• Instruction 1: Write out the part of the account of the safety case conference starting at "Mind you, we" and ending at "who chaired another.", exactly as it appears.

***** Page *****

It started with breakfast. Disappointingly there
were no fried eggs, and so those of us who now normally eat a healthy breakfast
due to pressure from our partners or sheer laziness, were unable to experience
the delights of an egg yoke running over, and soaking the fried bread . Indeed
it is possible that this risky activity had been banned on health grounds.
Never-the–less some of us were able to have scrambled egg, sausage and bacon and
consume them while listening to Des Brown, Minister of State, Department for
Work and Pensions. Apparently his is the department ultimately in charge of the
HSE and so has an interest in the way in which the regulations may change, and
therefore the proceedings of the conference. Unfortunately Mr Browne himself had
urgent appointments elsewhere and had to leave after the breakfast, but other
very important people from the HSE remained to generally support the safety case
regime and to take the flack from the members of UKOOA and IADC who were
present.
The conference itself actually took the form of
four separate sessions with panel members speaking on a topic and then questions
and comments being encouraged from the floor.
First of all some-one from the HSE spend half an
hour telling us the regulations were going to change, and then telling us what
the changes would be. The delegates also had a revised set of regulations to
look at. There are really two big changes proposed. The first is that the safety
case review periods should be changed from three to five years, and the second
is that the combined operations safety case should be a part of the normal
safety case.
After this presentation we heard four discussions
from the podium, the first titled “Is the Safety Case Regime Fit for Purpose?”,
the second entitled “Who is the Safety Case For?”, the third entitled
“Accountabilities and Working Together” and the fourth “Making the Safety Case
Regime Work”.
“Hang on!”, I hear you say, “what’s happened to
the new regulations. Is no-one going to discuss them?”
Surprisingly the answer is no, apart from various
remarks by HSE personnel about how the reduction in the frequency of review
would give the HSE inspectors more time to get out there and meet people and
keep up with what was going on. And probably nothing much would be different in
three years anyway. In truth it was quite difficult to relate the proposed new
rules to the conference.
Mind you, we were impressed by the presence of a
number of very important people including Timothy Walker, Director General of
the HSE, who chaired one of the discussions, and Margaret Burns Commissioner,
Health and Safety Commission, who chaired another.
The discussions themselves really dealt with two
themes, the first that there was insufficient worker consultation and the second
that there were too many Issue Notes, and if you have read this far without
already having an intimate knowledge of the issues and the safety case regime in
general it would seem appropriate to offer both congratulations and a bit of
information about the background.
The Safety Case Regulations and their Guidance
have always prompted the owners of Installations to consult with the workforce
on the various aspects of the safety case, but the problem is that the safety
case is a very technical document and its development has become very
specialized, to the point that most operators find that it is essential to use
safety professionals – probably on a subcontract basis. The two main parts of
the document, the technical description and the risk assessment, take research
and calculation respectively and neither task can be taken on lightly.

***** Items *****

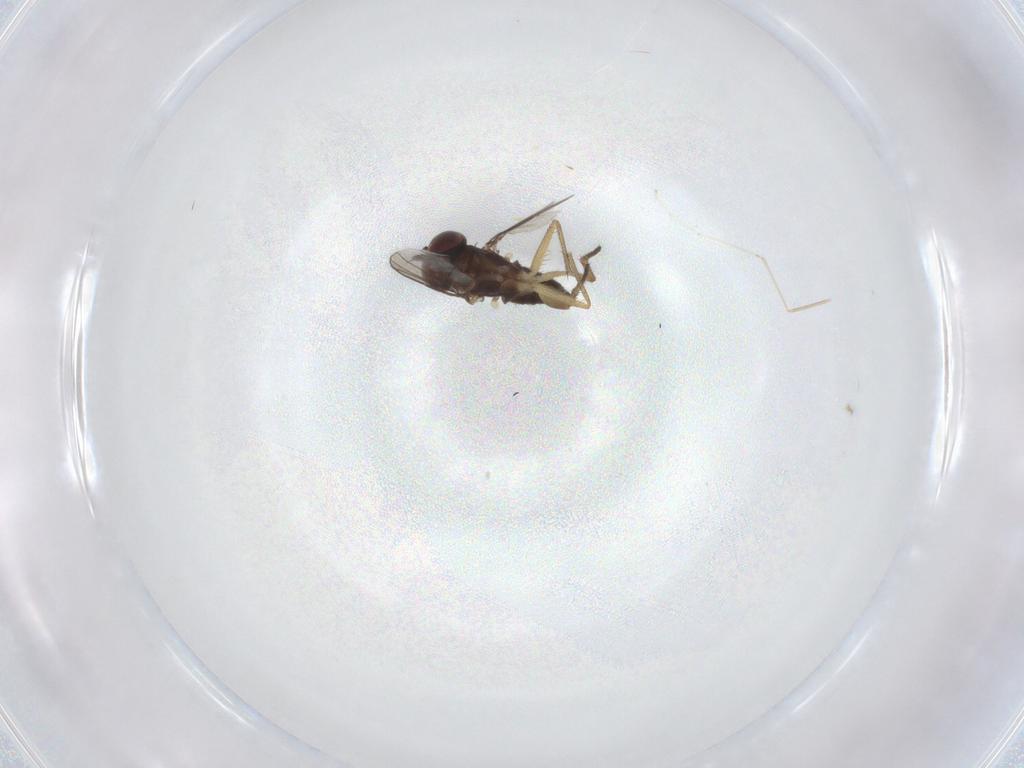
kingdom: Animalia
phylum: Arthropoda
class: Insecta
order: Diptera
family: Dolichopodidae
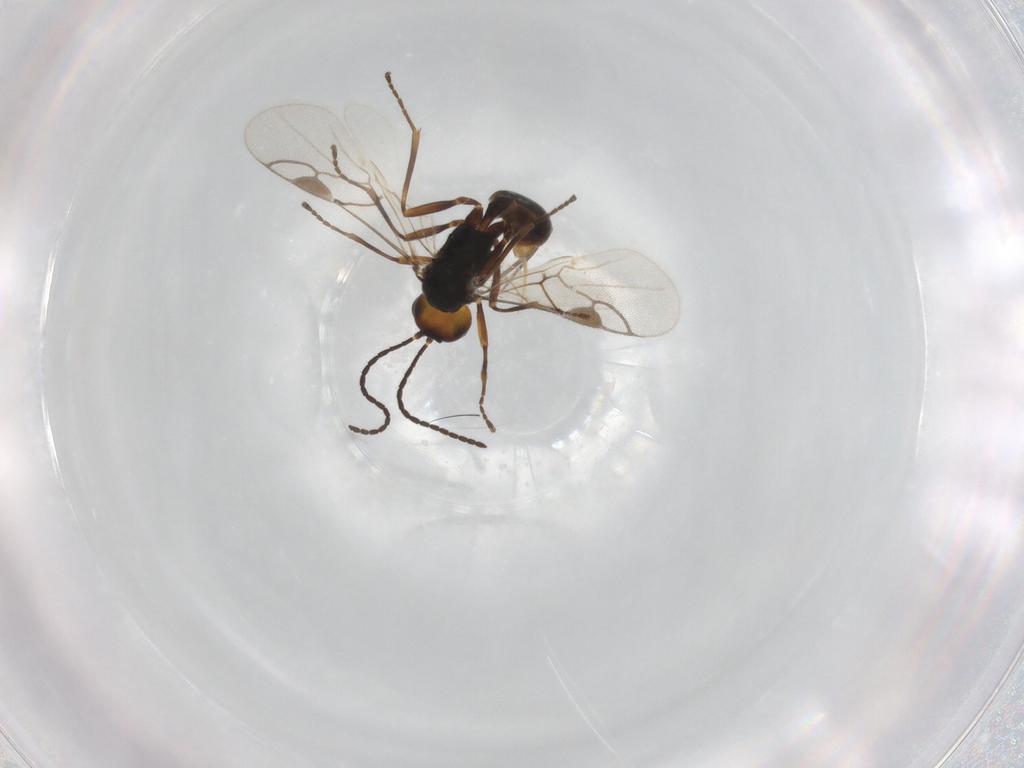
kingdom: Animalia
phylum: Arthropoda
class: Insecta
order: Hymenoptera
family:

*****

• Instruction 2: Repeat the lines of the records above exactly, starting at the line containing "order: Diptera" and ending at the last line of the records, and omit the pictures.

• Reply 1:
Mind you, we were impressed by the presence of a
number of very important people including Timothy Walker, Director General of
the HSE, who chaired one of the discussions, and Margaret Burns Commissioner,
Health and Safety Commission, who chaired another.

• Reply 2:
order: Diptera
family: Dolichopodidae
kingdom: Animalia
phylum: Arthropoda
class: Insecta
order: Hymenoptera
family:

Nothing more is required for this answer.